### How to complete this task
Write out, word for word, the part that opens with the line containing "Адреса: 02091, місто" and closes with the line containing "Власник веб-сторінки в", including both of those lines.

### Task inputs
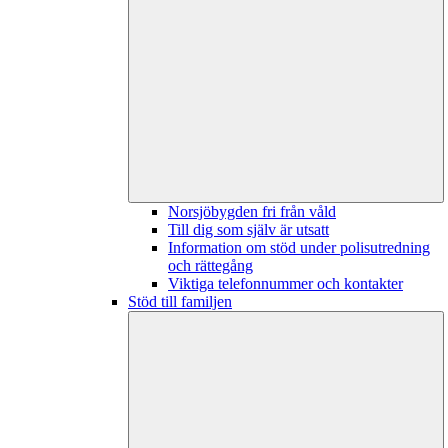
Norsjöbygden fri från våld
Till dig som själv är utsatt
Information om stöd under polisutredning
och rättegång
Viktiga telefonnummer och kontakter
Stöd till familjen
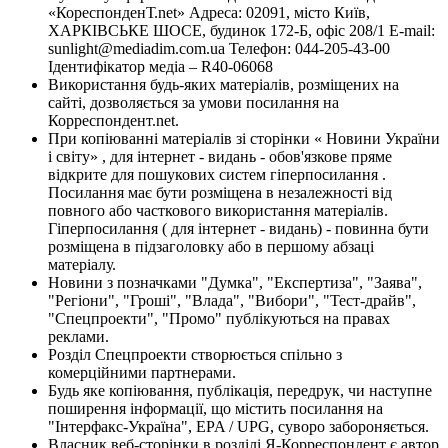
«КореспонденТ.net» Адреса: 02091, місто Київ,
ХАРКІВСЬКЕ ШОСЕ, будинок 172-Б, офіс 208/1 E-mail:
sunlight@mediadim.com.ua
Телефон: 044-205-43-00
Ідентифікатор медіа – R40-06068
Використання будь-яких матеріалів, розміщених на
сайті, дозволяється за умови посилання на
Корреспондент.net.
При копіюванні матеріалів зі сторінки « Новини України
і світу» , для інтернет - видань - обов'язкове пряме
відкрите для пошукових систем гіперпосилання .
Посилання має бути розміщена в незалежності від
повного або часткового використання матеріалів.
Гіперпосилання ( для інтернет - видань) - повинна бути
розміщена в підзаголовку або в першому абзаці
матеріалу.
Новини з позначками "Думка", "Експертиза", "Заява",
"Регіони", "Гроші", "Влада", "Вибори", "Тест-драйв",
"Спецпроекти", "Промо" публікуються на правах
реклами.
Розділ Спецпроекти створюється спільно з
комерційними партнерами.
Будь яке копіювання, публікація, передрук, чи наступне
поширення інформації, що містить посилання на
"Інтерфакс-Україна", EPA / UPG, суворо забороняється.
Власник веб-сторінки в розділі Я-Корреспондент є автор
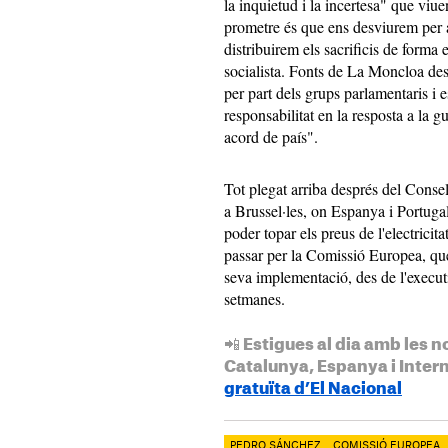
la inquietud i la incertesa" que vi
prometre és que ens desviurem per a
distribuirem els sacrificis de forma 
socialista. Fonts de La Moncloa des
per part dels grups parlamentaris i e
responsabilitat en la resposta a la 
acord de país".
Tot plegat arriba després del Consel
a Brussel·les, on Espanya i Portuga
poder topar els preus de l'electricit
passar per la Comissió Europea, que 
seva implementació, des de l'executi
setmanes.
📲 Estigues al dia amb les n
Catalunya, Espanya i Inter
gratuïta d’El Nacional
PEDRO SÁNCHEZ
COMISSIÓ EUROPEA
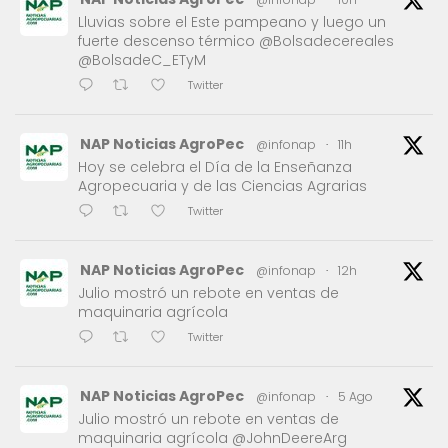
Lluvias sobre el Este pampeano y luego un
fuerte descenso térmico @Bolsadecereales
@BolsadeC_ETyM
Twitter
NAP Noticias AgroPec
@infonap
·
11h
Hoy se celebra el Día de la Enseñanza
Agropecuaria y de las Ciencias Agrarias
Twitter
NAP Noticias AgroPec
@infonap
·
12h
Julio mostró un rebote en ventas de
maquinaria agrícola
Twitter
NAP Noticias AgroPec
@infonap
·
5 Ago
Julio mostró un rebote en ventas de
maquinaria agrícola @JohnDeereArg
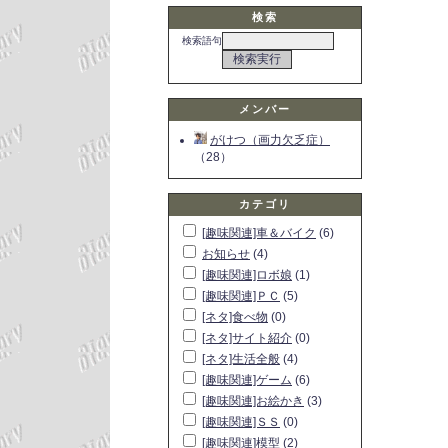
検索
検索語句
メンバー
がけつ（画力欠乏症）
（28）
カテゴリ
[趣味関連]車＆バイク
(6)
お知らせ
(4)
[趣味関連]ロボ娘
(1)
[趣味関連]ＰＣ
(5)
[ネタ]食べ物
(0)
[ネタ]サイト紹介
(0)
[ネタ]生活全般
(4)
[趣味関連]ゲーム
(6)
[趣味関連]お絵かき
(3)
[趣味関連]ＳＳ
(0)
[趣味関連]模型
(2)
* * *
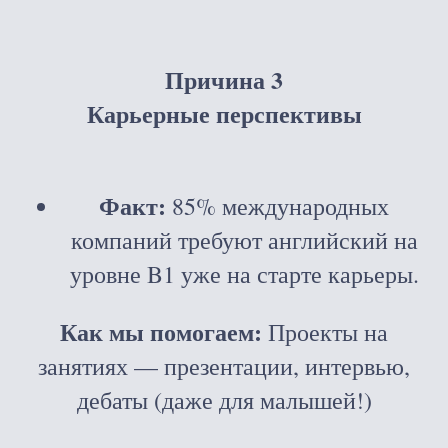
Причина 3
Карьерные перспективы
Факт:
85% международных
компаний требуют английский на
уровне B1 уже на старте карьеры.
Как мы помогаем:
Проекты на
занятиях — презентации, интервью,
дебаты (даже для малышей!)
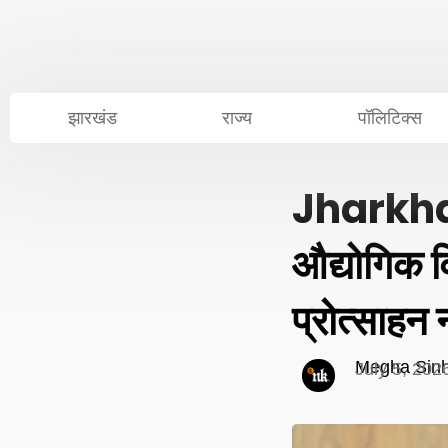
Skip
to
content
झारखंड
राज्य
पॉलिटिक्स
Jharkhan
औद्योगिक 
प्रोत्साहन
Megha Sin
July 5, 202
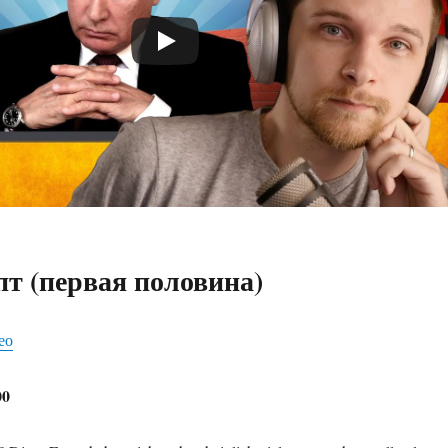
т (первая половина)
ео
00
...
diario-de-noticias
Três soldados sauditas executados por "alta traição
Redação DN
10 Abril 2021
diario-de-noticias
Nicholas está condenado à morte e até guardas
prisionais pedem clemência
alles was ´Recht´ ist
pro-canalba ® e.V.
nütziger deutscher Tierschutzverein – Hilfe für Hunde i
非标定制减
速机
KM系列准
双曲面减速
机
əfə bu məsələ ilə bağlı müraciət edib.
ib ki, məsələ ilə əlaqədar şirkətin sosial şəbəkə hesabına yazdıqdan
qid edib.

### Response area
«КореспонденТ.net» Адреса: 02091, місто Київ,
ХАРКІВСЬКЕ ШОСЕ, будинок 172-Б, офіс 208/1 E-mail:
sunlight@mediadim.com.ua
Телефон: 044-205-43-00
Ідентифікатор медіа – R40-06068
Використання будь-яких матеріалів, розміщених на
сайті, дозволяється за умови посилання на
Корреспондент.net.
При копіюванні матеріалів зі сторінки « Новини України
і світу» , для інтернет - видань - обов'язкове пряме
відкрите для пошукових систем гіперпосилання .
Посилання має бути розміщена в незалежності від
повного або часткового використання матеріалів.
Гіперпосилання ( для інтернет - видань) - повинна бути
розміщена в підзаголовку або в першому абзаці
матеріалу.
Новини з позначками "Думка", "Експертиза", "Заява",
"Регіони", "Гроші", "Влада", "Вибори", "Тест-драйв",
"Спецпроекти", "Промо" публікуються на правах
реклами.
Розділ Спецпроекти створюється спільно з
комерційними партнерами.
Будь яке копіювання, публікація, передрук, чи наступне
поширення інформації, що містить посилання на
"Інтерфакс-Україна", EPA / UPG, суворо забороняється.
Власник веб-сторінки в розділі Я-Корреспондент є автор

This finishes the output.